A typical meal starts with Rama Nasi Campur (duck spring rolls and fried chicken satay on steam rice with pickled cucumber), then features Yum Pla (tempura battered monkfish with fried noodles and a lime and chili dressing) and ends with Mamuang, a creamy mango brulee.

The Orchid also has its own substantial, sea-view bar for pre-prandial drinks. Other attractive venues for an aperitif include a pretty Piano Bar (set at the top of the Atrium so you can enjoy that stained glass ceiling), the nautical-themed Spinnaker Bar (which has some gorgeous wood-carved ship models in glass cases), the Crow's Nest (very contemporary, with curved class walls, cream leather seating and vast windows) and a facsimile of a traditional British pub, rather oddly named The Rising Sun.

Nifty & New

The big appeal of this ship will be its coverage of "lifestyle" elements like gardening, interior design and well-being, so popular with Sunday newspaper supplements. A system of pay-per-attendance classes is planned -- similar to the activity program pioneered on sister company Princess Cruises' Caribbean Princess -- whereby passengers can get the gist of a subject in free lectures, then pursue it in more depth at smaller-capacity workshops (likely to cost around 3 to 5 GBP a shot).

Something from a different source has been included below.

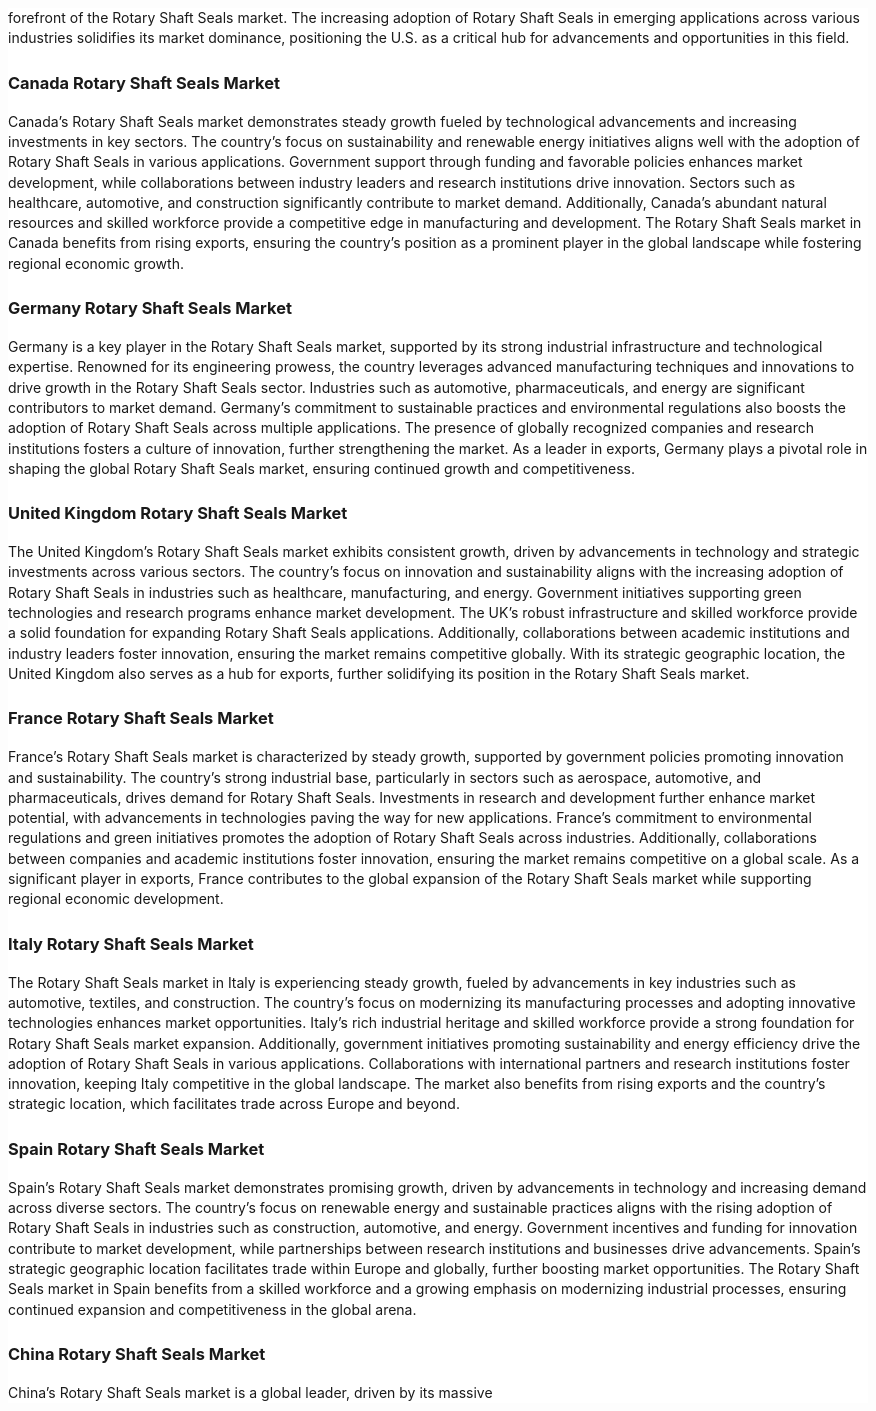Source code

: forefront of the Rotary Shaft Seals market. The increasing adoption of Rotary Shaft Seals in emerging applications across various industries solidifies its market dominance, positioning the U.S. as a critical hub for advancements and opportunities in this field.</p><h3>Canada Rotary Shaft Seals Market</h3><p>Canada&rsquo;s Rotary Shaft Seals market demonstrates steady growth fueled by technological advancements and increasing investments in key sectors. The country&rsquo;s focus on sustainability and renewable energy initiatives aligns well with the adoption of Rotary Shaft Seals in various applications. Government support through funding and favorable policies enhances market development, while collaborations between industry leaders and research institutions drive innovation. Sectors such as healthcare, automotive, and construction significantly contribute to market demand. Additionally, Canada&rsquo;s abundant natural resources and skilled workforce provide a competitive edge in manufacturing and development. The Rotary Shaft Seals market in Canada benefits from rising exports, ensuring the country&rsquo;s position as a prominent player in the global landscape while fostering regional economic growth.</p><h3>Germany Rotary Shaft Seals Market</h3><p>Germany is a key player in the Rotary Shaft Seals market, supported by its strong industrial infrastructure and technological expertise. Renowned for its engineering prowess, the country leverages advanced manufacturing techniques and innovations to drive growth in the Rotary Shaft Seals sector. Industries such as automotive, pharmaceuticals, and energy are significant contributors to market demand. Germany&rsquo;s commitment to sustainable practices and environmental regulations also boosts the adoption of Rotary Shaft Seals across multiple applications. The presence of globally recognized companies and research institutions fosters a culture of innovation, further strengthening the market. As a leader in exports, Germany plays a pivotal role in shaping the global Rotary Shaft Seals market, ensuring continued growth and competitiveness.</p><h3>United Kingdom Rotary Shaft Seals Market</h3><p>The United Kingdom&rsquo;s Rotary Shaft Seals market exhibits consistent growth, driven by advancements in technology and strategic investments across various sectors. The country&rsquo;s focus on innovation and sustainability aligns with the increasing adoption of Rotary Shaft Seals in industries such as healthcare, manufacturing, and energy. Government initiatives supporting green technologies and research programs enhance market development. The UK&rsquo;s robust infrastructure and skilled workforce provide a solid foundation for expanding Rotary Shaft Seals applications. Additionally, collaborations between academic institutions and industry leaders foster innovation, ensuring the market remains competitive globally. With its strategic geographic location, the United Kingdom also serves as a hub for exports, further solidifying its position in the Rotary Shaft Seals market.</p><h3>France Rotary Shaft Seals Market</h3><p>France&rsquo;s Rotary Shaft Seals market is characterized by steady growth, supported by government policies promoting innovation and sustainability. The country&rsquo;s strong industrial base, particularly in sectors such as aerospace, automotive, and pharmaceuticals, drives demand for Rotary Shaft Seals. Investments in research and development further enhance market potential, with advancements in technologies paving the way for new applications. France&rsquo;s commitment to environmental regulations and green initiatives promotes the adoption of Rotary Shaft Seals across industries. Additionally, collaborations between companies and academic institutions foster innovation, ensuring the market remains competitive on a global scale. As a significant player in exports, France contributes to the global expansion of the Rotary Shaft Seals market while supporting regional economic development.</p><h3>Italy Rotary Shaft Seals Market</h3><p>The Rotary Shaft Seals market in Italy is experiencing steady growth, fueled by advancements in key industries such as automotive, textiles, and construction. The country&rsquo;s focus on modernizing its manufacturing processes and adopting innovative technologies enhances market opportunities. Italy&rsquo;s rich industrial heritage and skilled workforce provide a strong foundation for Rotary Shaft Seals market expansion. Additionally, government initiatives promoting sustainability and energy efficiency drive the adoption of Rotary Shaft Seals in various applications. Collaborations with international partners and research institutions foster innovation, keeping Italy competitive in the global landscape. The market also benefits from rising exports and the country&rsquo;s strategic location, which facilitates trade across Europe and beyond.</p><h3>Spain Rotary Shaft Seals Market</h3><p>Spain&rsquo;s Rotary Shaft Seals market demonstrates promising growth, driven by advancements in technology and increasing demand across diverse sectors. The country&rsquo;s focus on renewable energy and sustainable practices aligns with the rising adoption of Rotary Shaft Seals in industries such as construction, automotive, and energy. Government incentives and funding for innovation contribute to market development, while partnerships between research institutions and businesses drive advancements. Spain&rsquo;s strategic geographic location facilitates trade within Europe and globally, further boosting market opportunities. The Rotary Shaft Seals market in Spain benefits from a skilled workforce and a growing emphasis on modernizing industrial processes, ensuring continued expansion and competitiveness in the global arena.</p><h3>China Rotary Shaft Seals Market</h3><p>China&rsquo;s Rotary Shaft Seals market is a global leader, driven by its massive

Setting aside a specific area for relaxation, lectures and classes will create a real focal point on sea days. And the Oasis Spa -- which has a fabulous large-windowed thermal suite offering wet, dry and aromatic treatments; a large thalassotherapy pool; and a dry flotation suite -- should prove very popular with wannabe bodies beautiful. Prices are steepish, with facials and massage costing upwards of 70 GBP, but travelers on a budget can cut costs by sticking to the state-of-the-art, sea-view gym.

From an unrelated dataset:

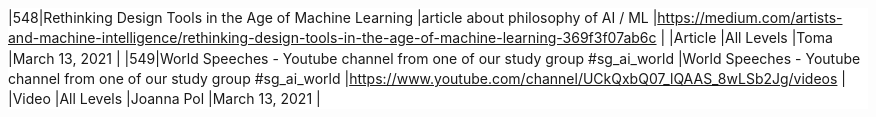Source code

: |548|Rethinking Design Tools in the Age of Machine Learning                                                                        |article about philosophy of AI / ML                                                                                                                                                                                                                                                                                                                                                                                                                                                                                                                                                                                                                                                                                                                                                                                                                                                                                                                                                                                                                                                                                                                                                                                                                                                                                                                                     |https://medium.com/artists-and-machine-intelligence/rethinking-design-tools-in-the-age-of-machine-learning-369f3f07ab6c                                                                                                                                                                                                                                                                                        |                                                                                                                                                                                                                                                                                                                                                                                                                                                                                                                                                                                                                                                                                                                                                                          |Article                                                |All Levels  |Toma                                     |March 13, 2021   |
|549|World Speeches - Youtube channel from one of our study group #sg_ai_world                                                     |World Speeches - Youtube channel from one of our study group #sg_ai_world                                                                                                                                                                                                                                                                                                                                                                                                                                                                                                                                                                                                                                                                                                                                                                                                                                                                                                                                                                                                                                                                                                                                                                                                                                                                                               |https://www.youtube.com/channel/UCkQxbQ07_lQAAS_8wLSb2Jg/videos                                                                                                                                                                                                                                                                                                                                                |                                                                                                                                                                                                                                                                                                                                                                                                                                                                                                                                                                                                                                                                                                                                                                          |Video                                                  |All Levels  |Joanna Pol                               |March 13, 2021   |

The most innovative area on the ship is Diversions on Deck 10, an indoor workout room dedicated to Kinesistm, a new exercise system using gliding cables to improve flexibility, balance and strength.

Grand Old Favorites

If you love traditional ship's dining rooms, and enjoy making friends on a large, fixed-seating table, the Meridian Restaurant -- with its snowy tablecloths and pretty china and glassware -- will be just your glass of Chablis.

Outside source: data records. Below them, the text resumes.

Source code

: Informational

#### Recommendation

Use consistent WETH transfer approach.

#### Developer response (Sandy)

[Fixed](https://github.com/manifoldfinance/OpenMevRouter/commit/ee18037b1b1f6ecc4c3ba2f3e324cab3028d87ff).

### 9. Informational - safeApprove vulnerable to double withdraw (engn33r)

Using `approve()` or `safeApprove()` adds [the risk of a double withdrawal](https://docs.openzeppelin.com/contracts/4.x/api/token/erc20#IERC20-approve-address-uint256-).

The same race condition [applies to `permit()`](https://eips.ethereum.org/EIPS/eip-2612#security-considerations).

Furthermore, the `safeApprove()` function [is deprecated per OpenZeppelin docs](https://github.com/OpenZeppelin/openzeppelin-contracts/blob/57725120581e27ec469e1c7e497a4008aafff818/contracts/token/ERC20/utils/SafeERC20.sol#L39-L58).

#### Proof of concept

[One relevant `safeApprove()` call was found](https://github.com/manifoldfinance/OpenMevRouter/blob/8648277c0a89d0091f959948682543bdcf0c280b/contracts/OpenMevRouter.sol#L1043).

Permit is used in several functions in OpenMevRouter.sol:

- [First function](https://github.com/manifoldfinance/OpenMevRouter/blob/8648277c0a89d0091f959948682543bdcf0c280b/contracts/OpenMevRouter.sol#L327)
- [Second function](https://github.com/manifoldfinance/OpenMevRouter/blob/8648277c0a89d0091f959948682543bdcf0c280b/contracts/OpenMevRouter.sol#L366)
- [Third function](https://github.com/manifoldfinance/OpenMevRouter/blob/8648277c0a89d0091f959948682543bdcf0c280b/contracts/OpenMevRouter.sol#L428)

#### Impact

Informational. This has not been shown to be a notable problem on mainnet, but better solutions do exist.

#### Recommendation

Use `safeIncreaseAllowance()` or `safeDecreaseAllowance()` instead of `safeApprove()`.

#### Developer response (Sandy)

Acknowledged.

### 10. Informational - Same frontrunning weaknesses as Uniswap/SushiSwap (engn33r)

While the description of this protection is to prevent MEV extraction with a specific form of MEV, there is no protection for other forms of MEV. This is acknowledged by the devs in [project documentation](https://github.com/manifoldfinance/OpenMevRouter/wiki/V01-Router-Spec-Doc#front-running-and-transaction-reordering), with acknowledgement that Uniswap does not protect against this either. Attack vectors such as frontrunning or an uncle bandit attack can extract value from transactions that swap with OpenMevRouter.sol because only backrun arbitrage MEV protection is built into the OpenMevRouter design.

The ship also has a roomy library, with leather-topped writing desks facing the windows and (thankfully) an absence of computers (go to the Cyb@space centre near the Horizon Suite if you want to surf). One notable innovation, though, is an implant of the booksellers Waterstones, where passengers can buy bestselling paperbacks.

The open-sided pub is not very convincing to those familiar with the real thing, but with Boddington's bitter on tap, Britons will be happy.


American travelers may be slightly fazed by the "celebrities" hired to give classes on the New Horizon's program. Gardeners Diarmuid Gavin (famed for his dense Irish brogue) and Charlie Dimmock (even more widely known for her propensity for going bra-less) may be unknown to Stateside passengers but believe me, they're quite famous on this side of the pond.

Bottom Line

Arcadia is a ship for 21st-century cruise passengers: sophisticated and up-to-date when it comes to catering for modern preoccupations with lifestyle. Having been passed around the Carnival group of companies (the ship was originally destined for Holland America Line, then was set to become Cunard Line's Queen Victoria before moving to the P&O stable) she has a rather more Americanized/international style than that of a traditional P&O liner (particularly noticeable in her open-plan bar designs and the presence of rather gaudy art-auction pieces), and therefore comes across as something of a hybrid.

But enough classic P&O elements -- including a friendly British and Asian crew, decent food and excellent onboard organization -- have been added to keep the line's loyal cruisers happy."